Emma Baron, the Toronto-based co-founder of the online cannabis accessory company Milkweed, previously worked at a medical marijuana clinic. Women looking for pain relief were reluctant to use cannabis because of stigma, she said.
"Part of the inspiration for Milkweed for me was seeing 70-, 80-year-olds, like your grandma, coming into the clinic and the cannabis is working for them, but the only products they can find are covered in weed leaves," Baron said.
"This patient doesn't even want to use cannabis, they're so ashamed of the accoutrements that go with it."
'I knew I wasn't alone'
Baron realized more discreet, beautiful accessories could help ease those fears.
"If you can show off your stylish bar cart, why not your cannabis cart?" she said. "It's bringing it out of the closet, out from under the bed and out onto the coffee table — and feeling good about it."
Hand-crafted copper stash tins, gold painted ceramic pipes and pre-rolled embossed blunts are just a few of the items getting the coffee-table treatment.
Seattle-based Van der Pop is another pot-related retailer blossoming under the eye of a female designer. Several years ago, creator April Pride saw the potential to market to women in a new way.
One night, before heading out to a party, she grabbed her husband's pot pipe and was about to put it in her purse when she noticed it was decorated with his favourite football player's name and number.
Then she looked down at her shoes and handbag and said, "Well, there's just a disconnect here, right?"
"That's a huge opportunity to be able to shape something for the first time," she said. "If you're creative, that definitely doesn't come along in your lifetime, where there are no benchmarks. Just a blank page."
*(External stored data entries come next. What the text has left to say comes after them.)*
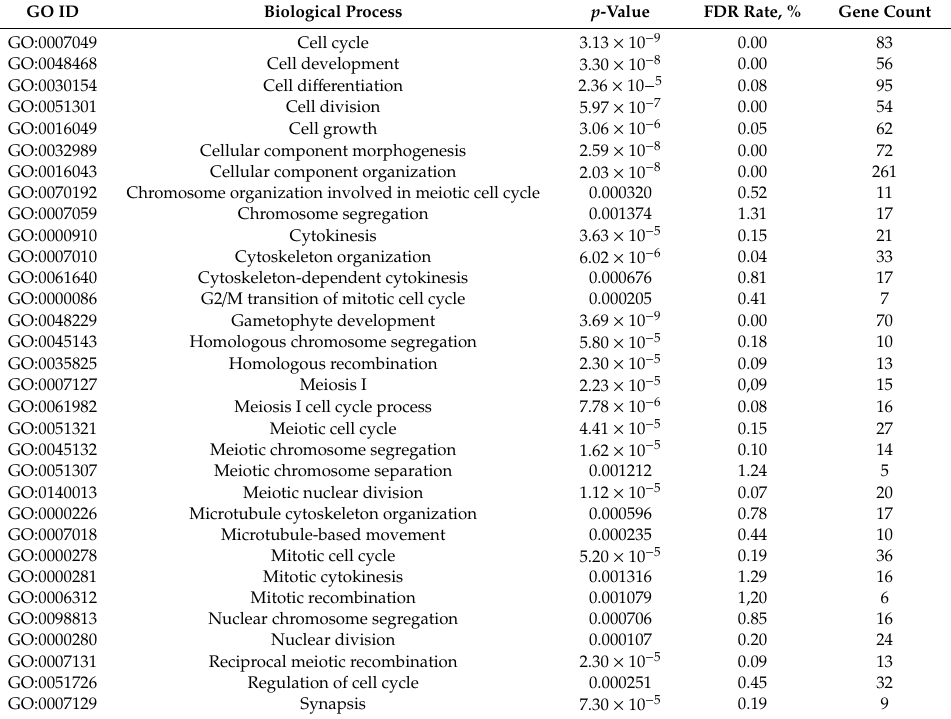
Table 2. Assignment of di ff erentially expressed downregulated genes in knl2 flower buds to di ff erent functional categories related to cell processes. Gene Ontologies were analyzed for term enrichment using the Generic Gene Ontology GO::TermFinder tool (cuto ff of 5%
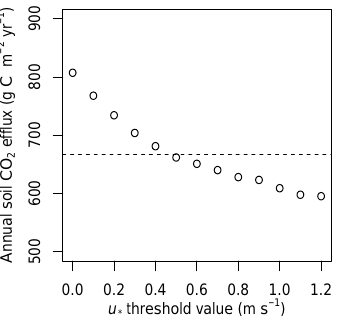
Figure 9. Diurnal pattern of soil CO 2 efflux measured by the au- tomated chambers during the fan experiment, based on bi-hourly means ( ± standard deviation). Panel (a) shows the diurnal pattern for half of the chambers with and without fans, where the first 10 days were with fans (filled circles) and the last 10 days were without fans (open circles). Panel (b) shows the diurnal pattern with and without fans for the other half of the chambers, where the first 10 days were without fans (open circles) and the last 10 days were with fans (filled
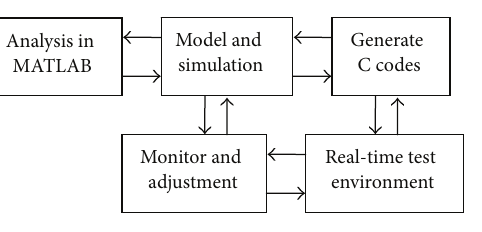
Figure 8: Working flow with RTW.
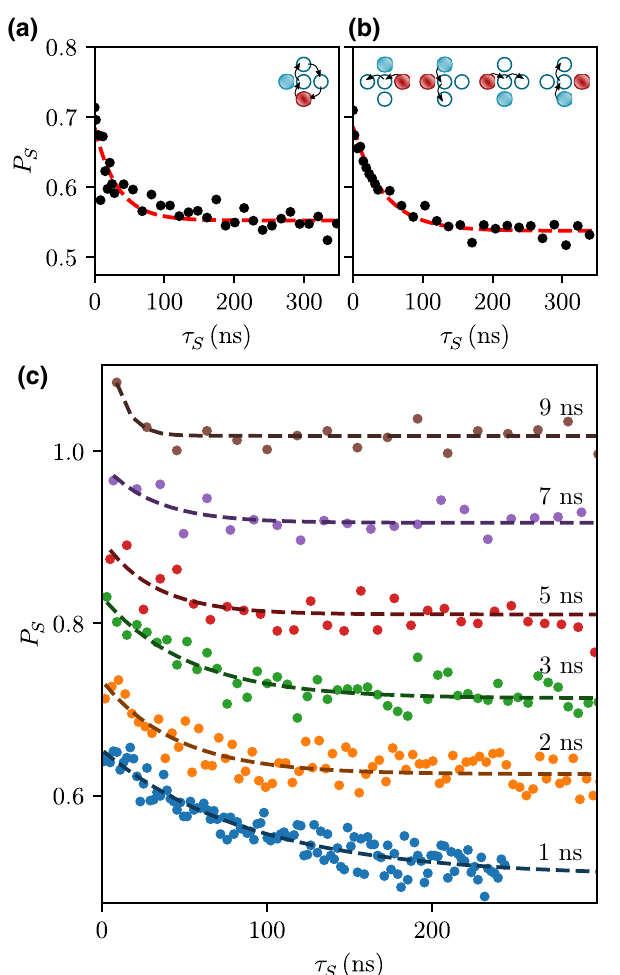
FIG. 7. Exponential spin-coherence fits of the periodically dis- placed electron. In order to extract the coherence times T coh that are discussed in the text, we fit the experimental data using a sin- gle exponential decay law. (a),(b) The same data set as in Figs. 5(c) and 5(d), respectively. The data are fitted with an exponential decay (dashed lines) with characteristic times of (a) 32 ± 7 and (b) 44 ± 4 ns (red). (c) The same data set as in Fig. 5(e). The data are fitted with an exponential decay (dashed lines) with the fol- lowing characteristic times: 91.3 ± 10 (blue), 44.8 ± 7 (orange), 51.7 ± 8 (green), 31.3 ± 9 (red), 31.2 ± 15 (purple), and 8.9 ± 9 (brown).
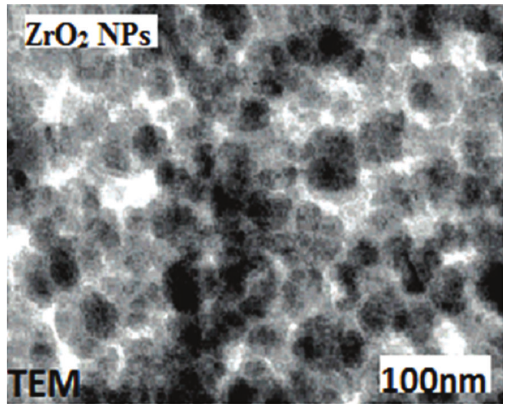
F 3: TEM images of ZrO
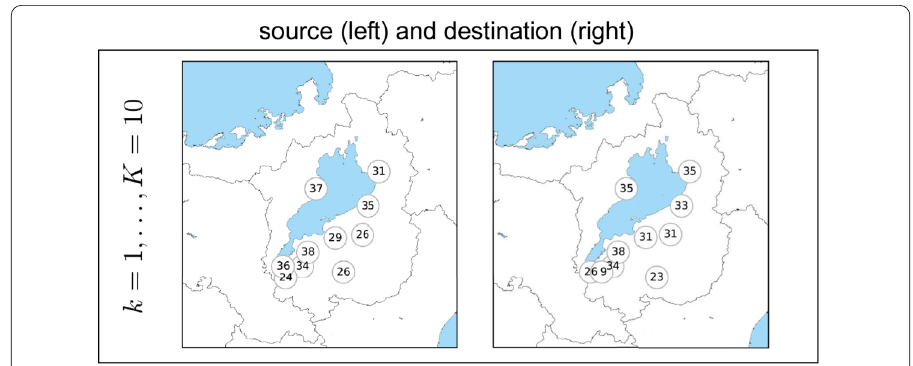
Figure C.1 Circular areas corresponding to the basis vectors and proportions of the vector entries included in the circular areas. The left figure is for w k , i.e., the basis vectors for sources, and the numbers are the levels of concentration, β max ( w k ), while the right figure is for h k , i.e., the basis vectors for destinations, and the numbers are β max ( h k ), for k = 1,2, ... , K =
Designed for women with money to burn
Dainty gold-painted ceramic pipes, "smell-proof" Italian leather purses, and glass stash canisters are just some of the offerings now available for discerning cannabis users. They are designed for women who have the cash to go along with their good taste.
Patterned pre-rolled papers from Van der Pop cost $10 for six, while the gold weed leaf grinder necklace from Blunted Objects costs $275. A one-of-a-kind jewel-encrusted vape pen from the posh Beverly Hills Cannabis Club will set you back $196,600.
The business is heating up so much, even mainstream women's lifestyle brands, like The Kit and Gwyneth Paltrow's Goop are jumping in, with cannabis bath bombs, along with health and wellness advice.
Online retailers with a cannabis-specific focus are also sprouting. Blunted Objects tailors its cannabis-inspired fashion to a millennial audience.
Lifting each other up
While female business owners are crafting new ways for women to enjoy weed, they're also building a community — one where entrepreneurs lift each other up.
Pride said there weren't actually a lot of women in the industry when she started.
"We all had very little resources in terms of people and money and so we pulled the resources that we did have together and it's been very much a rising-tide-lifts-all-boats attitude," she said.
"I think the impact that's had is its given other women confidence to enter in this space cause they feel supported."
Women are starting to step to the forefront ... they're really coming out of the closet and saying, 'Yes. I have used cannabis. I do use cannabis.'- Rachel Colic, PureSinse
Rachel Colic loves cannabis but she doesn't want to be defined by her use — it's just part of her life.
She turned to marijuana after a bad car accident when her prescribed opioids made her "feel like a zombie."
After that, she decided to switch careers and is now a brand strategist at PureSinse, a licensed medical marijuana producer.
Now she is passionate about wanting other women to feel comfortable with weed and is excited to be part of the stigma shift.
"Women are starting to step to the forefront, as it's becoming legal and a business opportunity, they're really coming out of the closet and saying, 'Yes. I have used cannabis. I do use cannabis,'" she said.
"This is what it does for me, and I want to be a part of what's happening."